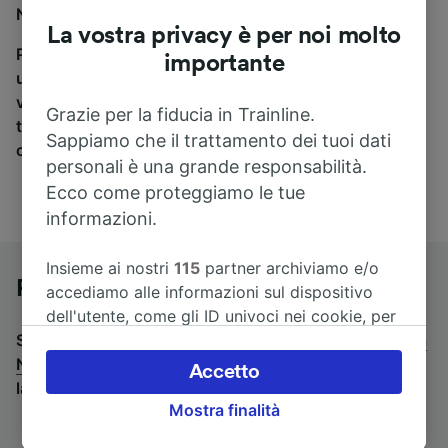
Napoli, sei nel posto giusto.
La vostra privacy è per noi molto
Per trovare i biglietti dei pullman, è sufficiente avviare
importante
una ricerca in alto, e compareremo i tempi e i costi del
viaggio in treno e in pullman. Con Trainline puoi
Grazie per la fiducia in Trainline.
trovare i biglietti per viaggiare con oltre 170
Sappiamo che il trattamento dei tuoi dati
compagnie ferroviarie e dei pullman.
personali è una grande responsabilità.
Ecco come proteggiamo le tue
informazioni.
Insieme ai nostri
115
partner archiviamo e/o
Pullman da Pisa a Napoli
accediamo alle informazioni sul dispositivo
dell'utente, come gli ID univoci nei cookie, per
Stai cercando un viaggio di ritorno? Vai su
il trattamento dei dati personali. È possibile
pullman da
Napoli a Pisa
accettare o gestire le proprie scelte facendo
.
Se preferisci prendere il treno, consulta
Accetto
la pagina
clic di seguito, tra cui il proprio diritto di
treni da Pisa a Napoli
.
Mostra finalità
opporsi sulla base di un interesse legittimo o
comunque in qualsiasi momento nella pagina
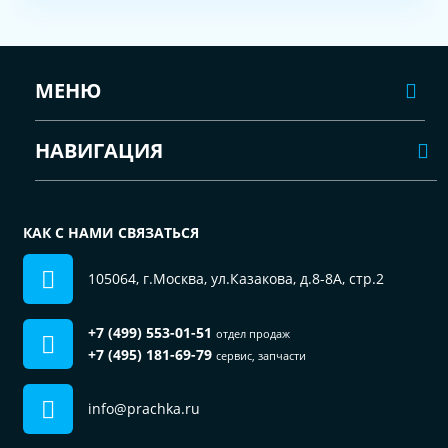
МЕНЮ
НАВИГАЦИЯ
КАК С НАМИ СВЯЗАТЬСЯ
105064, г.Москва, ул.Казакова, д.8-8А, стр.2
+7 (499) 553-01-51
отдел продаж
+7 (495) 181-69-79
сервис, запчасти
info@prachka.ru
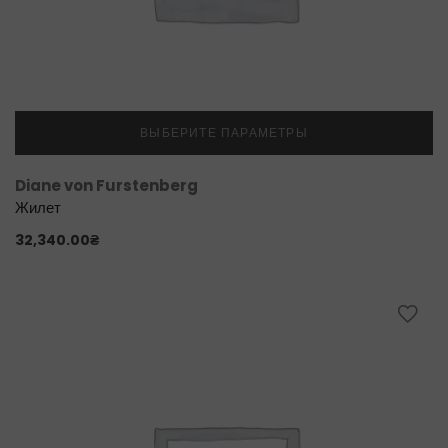
ВЫБЕРИТЕ ПАРАМЕТРЫ
Diane von Furstenberg
Жилет
32,340.00
₴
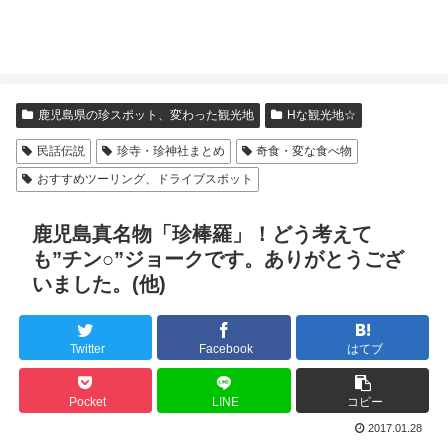
鹿児島県の珍スポット、変わった観光地
Hな観光地☆
民話伝説
珍寺・珍神社まとめ
奇食・変な食べ物
おすすめツーリング、ドライブスポット
鹿児島真名物「珍棒羅」！どう考えて
も”チン○”ジョークです。ありがとうござ
いました。(他)
Twitter
Facebook
はてブ
Pocket
LINE
コピー
2017.01.28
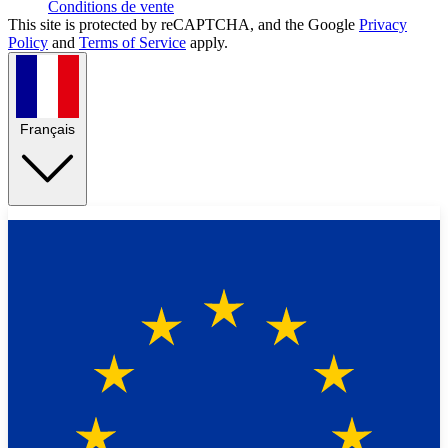
Conditions de vente
This site is protected by reCAPTCHA, and the Google
Privacy
Policy
and
Terms of Service
apply.
Français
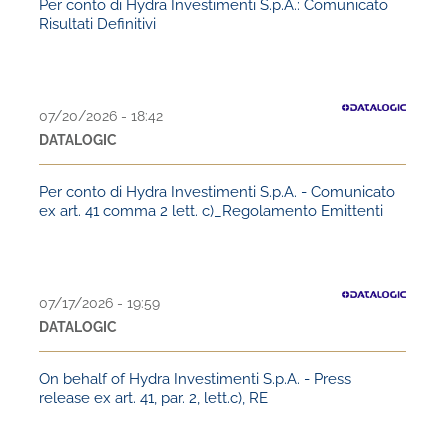
Per conto di Hydra Investimenti S.p.A.: Comunicato
Risultati Definitivi
07/20/2026 - 18:42
DATALOGIC
Per conto di Hydra Investimenti S.p.A. - Comunicato
ex art. 41 comma 2 lett. c)_Regolamento Emittenti
07/17/2026 - 19:59
DATALOGIC
On behalf of Hydra Investimenti S.p.A. - Press
release ex art. 41, par. 2, lett.c), RE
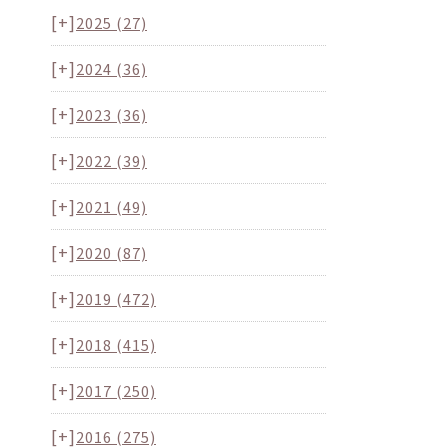
[+]
2025
(27)
[+]
2024
(36)
[+]
2023
(36)
[+]
2022
(39)
[+]
2021
(49)
[+]
2020
(87)
[+]
2019
(472)
[+]
2018
(415)
[+]
2017
(250)
[+]
2016
(275)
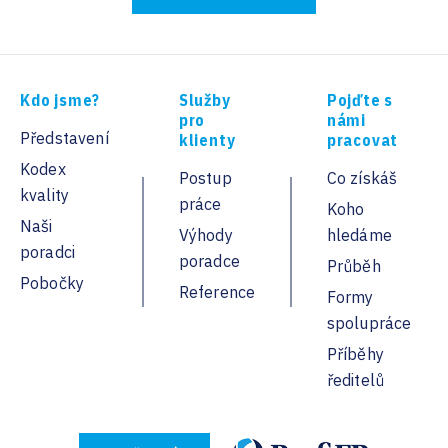
Kdo jsme?
Služby
Pojďte s
pro
námi
Představení
klienty
pracovat
Kodex
Postup
Co získáš
kvality
práce
Koho
Naši
Výhody
hledáme
poradci
poradce
Průběh
Pobočky
Reference
Formy
spolupráce
Příběhy
ředitelů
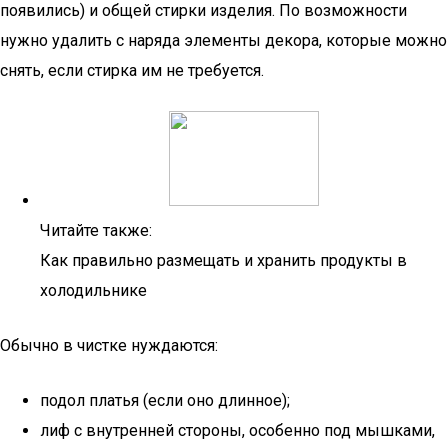
появились) и общей стирки изделия. По возможности
нужно удалить с наряда элементы декора, которые можно
снять, если стирка им не требуется.
Читайте также:
Как правильно размещать и хранить продукты в
холодильнике
Обычно в чистке нуждаются:
подол платья (если оно длинное);
лиф с внутренней стороны, особенно под мышками,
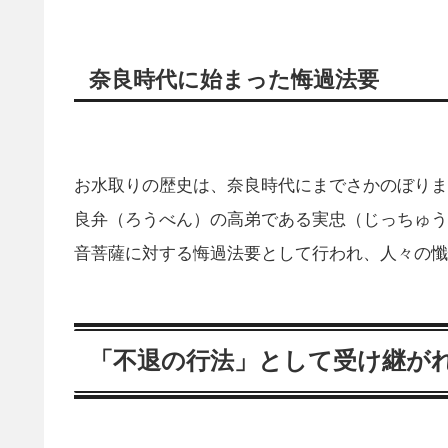
奈良時代に始まった悔過法要
お水取りの歴史は、奈良時代にまでさかのぼりま
良弁（ろうべん）の高弟である実忠（じっちゅう
音菩薩に対する悔過法要として行われ、人々の懺
「不退の行法」として受け継が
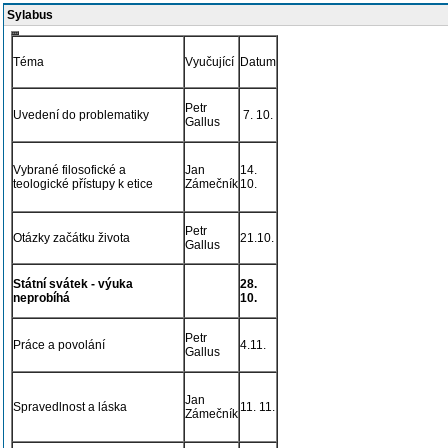
Sylabus
Téma
Vyučující
Datum
Petr
Uvedení do problematiky
7. 10.
Gallus
Vybrané filosofické a
Jan
14.
teologické přístupy k etice
Zámečník
10.
Petr
Otázky začátku života
21.10.
Gallus
Státní svátek - výuka
28.
neprobíhá
10.
Petr
Práce a povolání
4.11.
Gallus
Jan
Spravedlnost a láska
11. 11.
Zámečník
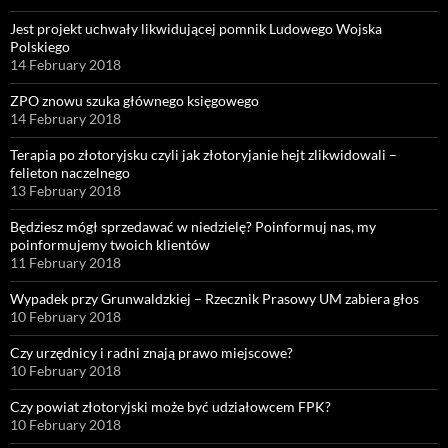
Jest projekt uchwały likwidującej pomnik Ludowego Wojska
Polskiego
14 February 2018
ZPO znowu szuka głównego księgowego
14 February 2018
Terapia po złotoryjsku czyli jak złotoryjanie hejt zlikwidowali –
felieton naczelnego
13 February 2018
Będziesz mógł sprzedawać w niedzielę? Poinformuj nas, my
poinformujemy twoich klientów
11 February 2018
Wypadek przy Grunwaldzkiej – Rzecznik Prasowy UM zabiera głos
10 February 2018
Czy urzędnicy i radni znają prawo miejscowe?
10 February 2018
Czy powiat złotoryjski może być udziałowcem FPK?
10 February 2018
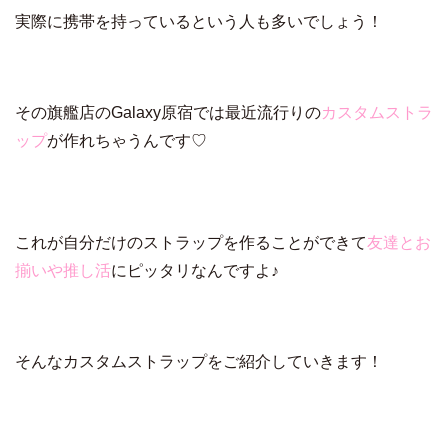
実際に携帯を持っているという人も多いでしょう！
その旗艦店のGalaxy原宿では最近流行りの
カスタムストラ
ップ
が作れちゃうんです♡
これが自分だけのストラップを作ることができて
友達とお
揃いや推し活
にピッタリなんですよ♪
そんなカスタムストラップをご紹介していきます！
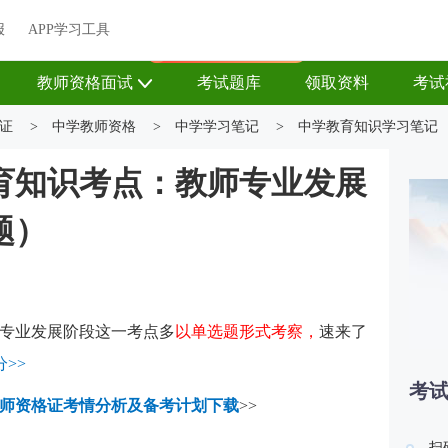
关于我们
帮助中心
APP学习工具
渠道合作
企业团报
报
APP学习工具
APP新客领7天题库会员
教师资格面试
考试题库
领取资料
考试
证
>
中学教师资格
>
中学学习笔记
>
中学教育知识学习笔记
育知识考点：教师专业发展
题）
专业发展阶段这一考点多
以单选题形式考察，
速来了
>>
考
师资格证考情分析及备考计划下载
>>
扫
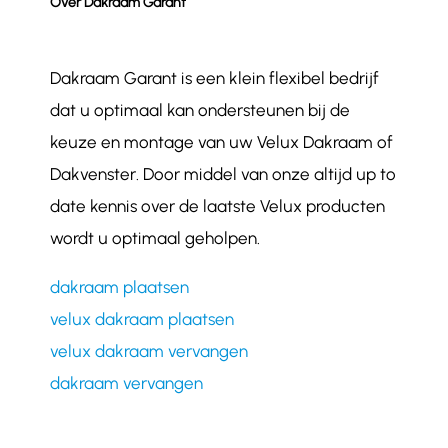
Over Dakraam Garant
Dakraam Garant is een klein flexibel bedrijf
dat u optimaal kan ondersteunen bij de
keuze en montage van uw Velux Dakraam of
Dakvenster. Door middel van onze altijd up to
date kennis over de laatste Velux producten
wordt u optimaal geholpen.
dakraam plaatsen
velux dakraam plaatsen
velux dakraam vervangen
dakraam vervangen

### Exercise description
The material shown above is to be repeated verbatim, and its pictures are to be omitted.

### Answer to the exercise
Napoli, sei nel posto giusto.
La vostra privacy è per noi molto
Per trovare i biglietti dei pullman, è sufficiente avviare
importante
una ricerca in alto, e compareremo i tempi e i costi del
viaggio in treno e in pullman. Con Trainline puoi
Grazie per la fiducia in Trainline.
trovare i biglietti per viaggiare con oltre 170
Sappiamo che il trattamento dei tuoi dati
compagnie ferroviarie e dei pullman.
personali è una grande responsabilità.
Ecco come proteggiamo le tue
informazioni.
Insieme ai nostri
115
partner archiviamo e/o
Pullman da Pisa a Napoli
accediamo alle informazioni sul dispositivo
dell'utente, come gli ID univoci nei cookie, per
Stai cercando un viaggio di ritorno? Vai su
il trattamento dei dati personali. È possibile
pullman da
Napoli a Pisa
accettare o gestire le proprie scelte facendo
.
Se preferisci prendere il treno, consulta
Accetto
la pagina
clic di seguito, tra cui il proprio diritto di
treni da Pisa a Napoli
.
Mostra finalità
opporsi sulla base di un interesse legittimo o
comunque in qualsiasi momento nella pagina
МЕНЮ
НАВИГАЦИЯ
КАК С НАМИ СВЯЗАТЬСЯ
105064, г.Москва, ул.Казакова, д.8-8А, стр.2
+7 (499) 553-01-51
отдел продаж
+7 (495) 181-69-79
сервис, запчасти
info@prachka.ru
ВЫБЕРИТЕ ПАРАМЕТРЫ
Diane von Furstenberg
Жилет
32,340.00
₴
鹿児島県の珍スポット、変わった観光地
Hな観光地☆
民話伝説
珍寺・珍神社まとめ
奇食・変な食べ物
おすすめツーリング、ドライブスポット
鹿児島真名物「珍棒羅」！どう考えて
も”チン○”ジョークです。ありがとうござ
いました。(他)
Twitter
Facebook
はてブ
Pocket
LINE
コピー
2017.01.28
Conditions de vente
This site is protected by reCAPTCHA, and the Google
Privacy
Policy
and
Terms of Service
apply.
Français
Per conto di Hydra Investimenti S.p.A.: Comunicato
Risultati Definitivi
07/20/2026 - 18:42
DATALOGIC
Per conto di Hydra Investimenti S.p.A. - Comunicato
ex art. 41 comma 2 lett. c)_Regolamento Emittenti
07/17/2026 - 19:59
DATALOGIC
On behalf of Hydra Investimenti S.p.A. - Press
release ex art. 41, par. 2, lett.c), RE
[+]
2025
(27)
[+]
2024
(36)
[+]
2023
(36)
[+]
2022
(39)
[+]
2021
(49)
[+]
2020
(87)
[+]
2019
(472)
[+]
2018
(415)
[+]
2017
(250)
[+]
2016
(275)
Kdo jsme?
Služby
Pojďte s
pro
námi
Představení
klienty
pracovat
Kodex
Postup
Co získáš
kvality
práce
Koho
Naši
Výhody
hledáme
poradci
poradce
Průběh
Pobočky
Reference
Formy
spolupráce
Příběhy
ředitelů
появились) и общей стирки изделия. По возможности
нужно удалить с наряда элементы декора, которые можно
снять, если стирка им не требуется.
Читайте также:
Как правильно размещать и хранить продукты в
холодильнике
Обычно в чистке нуждаются:
подол платья (если оно длинное);
лиф с внутренней стороны, особенно под мышками,
奈良時代に始まった悔過法要
お水取りの歴史は、奈良時代にまでさかのぼりま
良弁（ろうべん）の高弟である実忠（じっちゅう
音菩薩に対する悔過法要として行われ、人々の懺
「不退の行法」として受け継が
Sylabus
Téma
Vyučující
Datum
Petr
Uvedení do problematiky
7. 10.
Gallus
Vybrané filosofické a
Jan
14.
teologické přístupy k etice
Zámečník
10.
Petr
Otázky začátku života
21.10.
Gallus
Státní svátek - výuka
28.
neprobíhá
10.
Petr
Práce a povolání
4.11.
Gallus
Jan
Spravedlnost a láska
11. 11.
Zámečník
Jest projekt uchwały likwidującej pomnik Ludowego Wojska
Polskiego
14 February 2018
ZPO znowu szuka głównego księgowego
14 February 2018
Terapia po złotoryjsku czyli jak złotoryjanie hejt zlikwidowali –
felieton naczelnego
13 February 2018
Będziesz mógł sprzedawać w niedzielę? Poinformuj nas, my
poinformujemy twoich klientów
11 February 2018
Wypadek przy Grunwaldzkiej – Rzecznik Prasowy UM zabiera głos
10 February 2018
Czy urzędnicy i radni znają prawo miejscowe?
10 February 2018
Czy powiat złotoryjski może być udziałowcem FPK?
10 February 2018
実際に携帯を持っているという人も多いでしょう！
その旗艦店のGalaxy原宿では最近流行りの
カスタムストラ
ップ
が作れちゃうんです♡
これが自分だけのストラップを作ることができて
友達とお
揃いや推し活
にピッタリなんですよ♪
そんなカスタムストラップをご紹介していきます！
关于我们
帮助中心
APP学习工具
渠道合作
企业团报
报
APP学习工具
APP新客领7天题库会员
教师资格面试
考试题库
领取资料
考试
证
>
中学教师资格
>
中学学习笔记
>
中学教育知识学习笔记
育知识考点：教师专业发展
题）
专业发展阶段这一考点多
以单选题形式考察，
速来了
>>
考
师资格证考情分析及备考计划下载
>>
扫
Over Dakraam Garant
Dakraam Garant is een klein flexibel bedrijf
dat u optimaal kan ondersteunen bij de
keuze en montage van uw Velux Dakraam of
Dakvenster. Door middel van onze altijd up to
date kennis over de laatste Velux producten
wordt u optimaal geholpen.
dakraam plaatsen
velux dakraam plaatsen
velux dakraam vervangen
dakraam vervangen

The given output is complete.